• Passage shown

——————

Technically, you have to mentally encode twice (once from alphabet to Morse, then again from Morse to binary), but in practice there's little distinction between BEMC and just using ternary (dash, dot, space) Morse code directly -- dashes are long periods of logic high with a short period of logic low, dots are short periods of logic high with a short period of logic low, and spaces are medium periods of logic low.

The average word length of typical writing is 4.8 characters¹². Add 1 character for spaces between words for 5.8 characters per word. An average text message is 7 words long¹³, or about 40 characters. At 5 bits per character, a text message takes 200 bits, or 80 seconds at 2.5 Hz. 20 seconds at 10 Hz.

Alternately, this equates to 29 bits per word, 5.2 WPM at 2.5 Hz, or 21 WPM at 10 Hz.

Using this in Practice

Obviously, all of this is impractical for normal purposes. There's a perfectly good way to communicate with the human vocal apparatus: speech.

But if you want to get short messages across, you could do so. The trick is shifting frequencies or amplitudes enough for the other person to consistently decode the data without errors, but not so much other people hear the difference.

——————

• Stored records
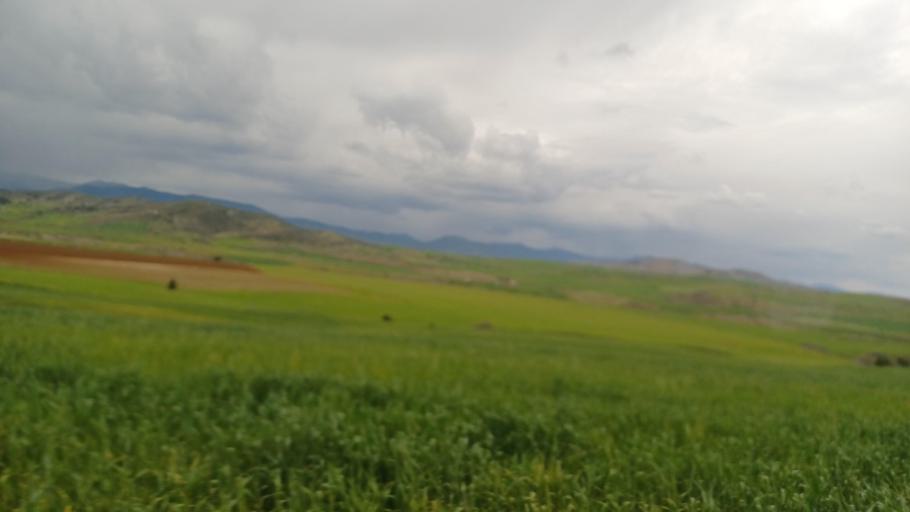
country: CY
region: Lefkosia
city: Astromeritis
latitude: 35.0953
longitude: 32.9514
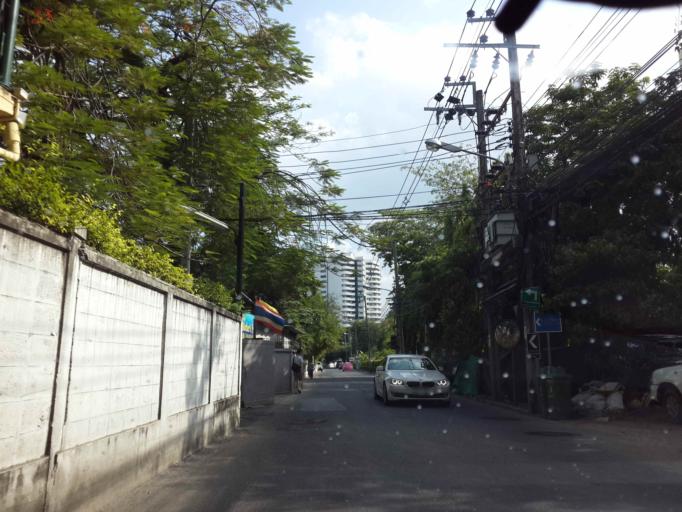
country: TH
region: Bangkok
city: Yan Nawa
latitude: 13.7143
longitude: 100.5456
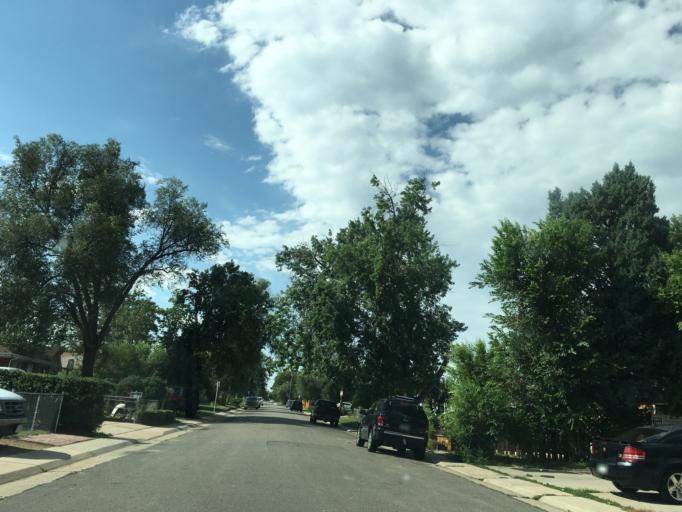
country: US
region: Colorado
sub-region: Jefferson County
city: Lakewood
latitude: 39.7021
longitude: -105.0380
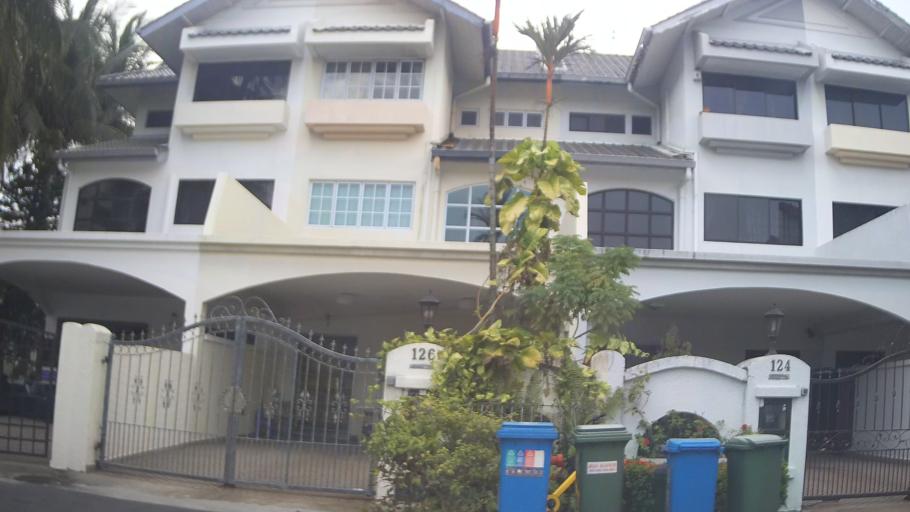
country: MY
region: Johor
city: Kampung Pasir Gudang Baru
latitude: 1.3857
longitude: 103.8574
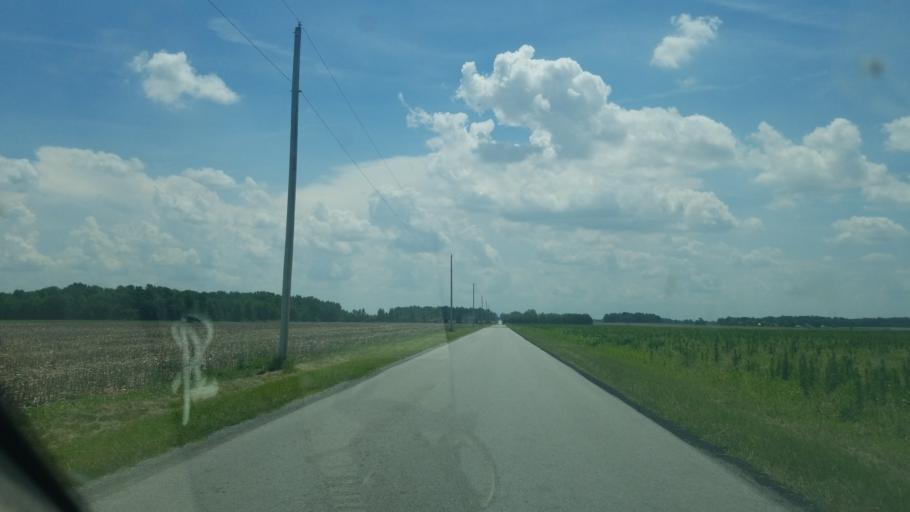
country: US
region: Ohio
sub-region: Hancock County
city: Arlington
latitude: 40.8909
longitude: -83.5996
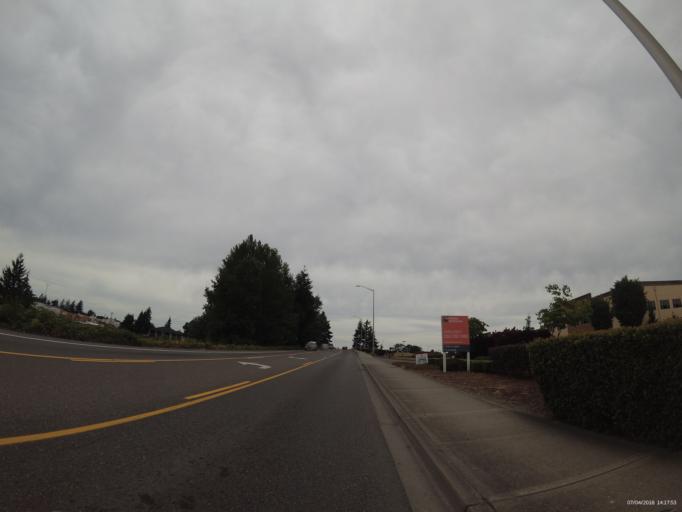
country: US
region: Washington
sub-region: Pierce County
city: McChord Air Force Base
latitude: 47.1573
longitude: -122.4835
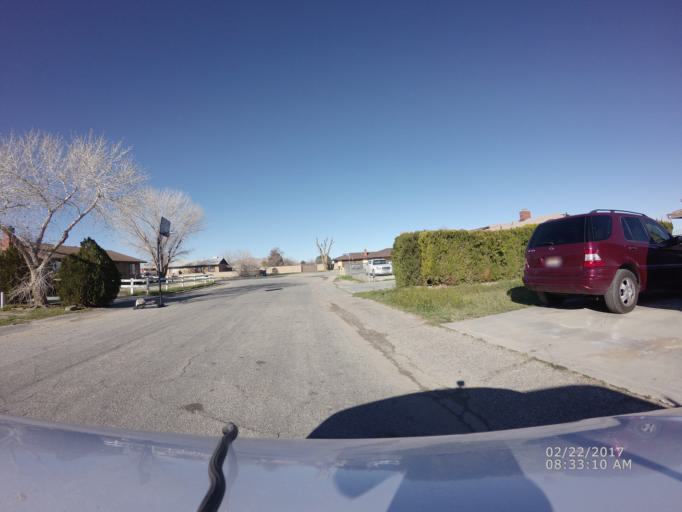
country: US
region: California
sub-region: Los Angeles County
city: Lake Los Angeles
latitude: 34.6370
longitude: -117.8516
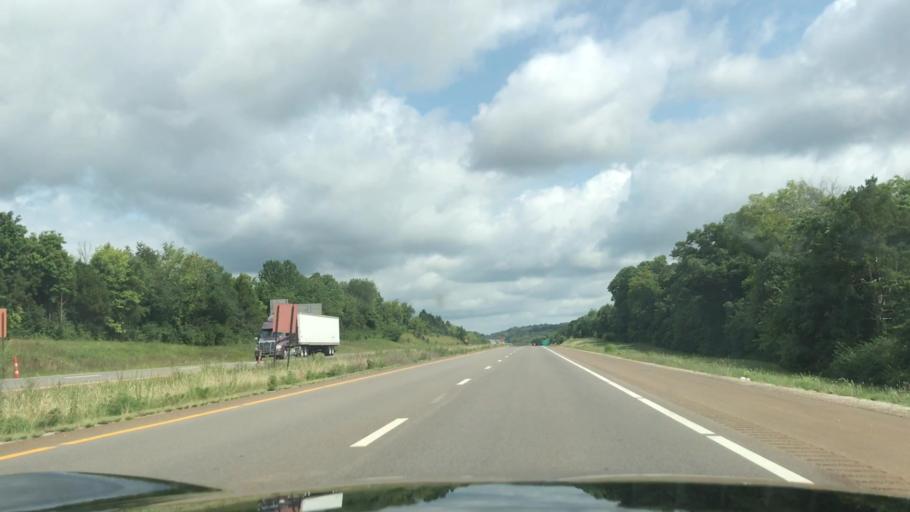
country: US
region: Kentucky
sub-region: Warren County
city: Bowling Green
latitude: 36.9801
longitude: -86.5012
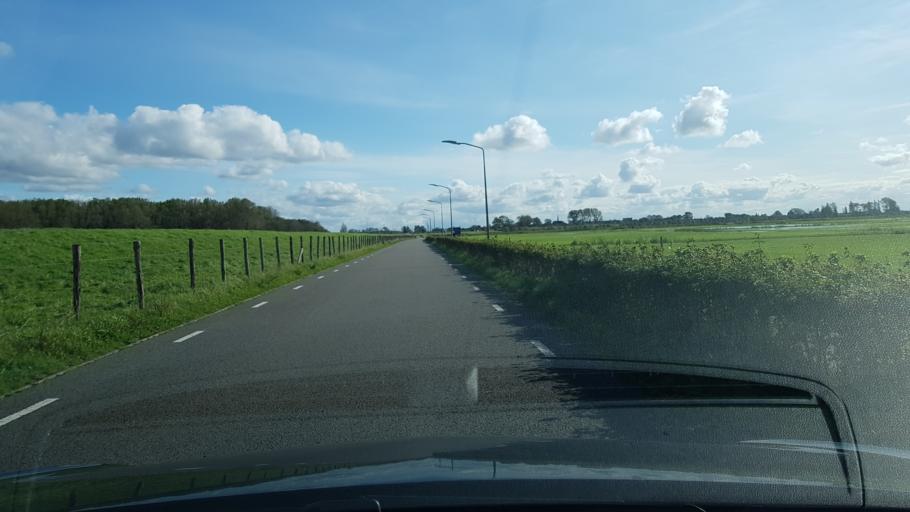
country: NL
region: North Holland
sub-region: Gemeente Velsen
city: Velsen-Zuid
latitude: 52.4229
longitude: 4.6671
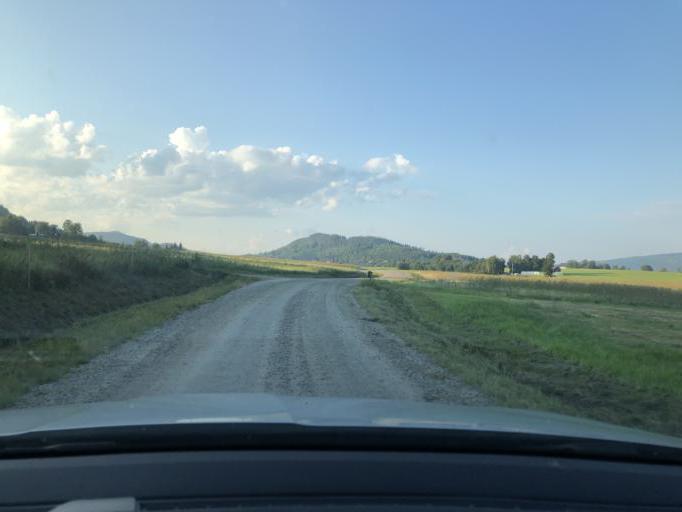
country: SE
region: Vaesternorrland
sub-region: Kramfors Kommun
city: Bollstabruk
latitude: 63.0691
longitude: 17.7341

——————

• Exercise requirements
1. In the passage on encoding messages, how many bits does an average text message take at 5 bits per character?
2. Reproduce the stretch of the passage on encoding messages from "Using this in" through "hear the difference.", without changes.
Rely on the passage on encoding messages alone, not on the records.

• Task-by-task results
1. 200 bits.

2.
Using this in Practice

Obviously, all of this is impractical for normal purposes. There's a perfectly good way to communicate with the human vocal apparatus: speech.

But if you want to get short messages across, you could do so. The trick is shifting frequencies or amplitudes enough for the other person to consistently decode the data without errors, but not so much other people hear the difference.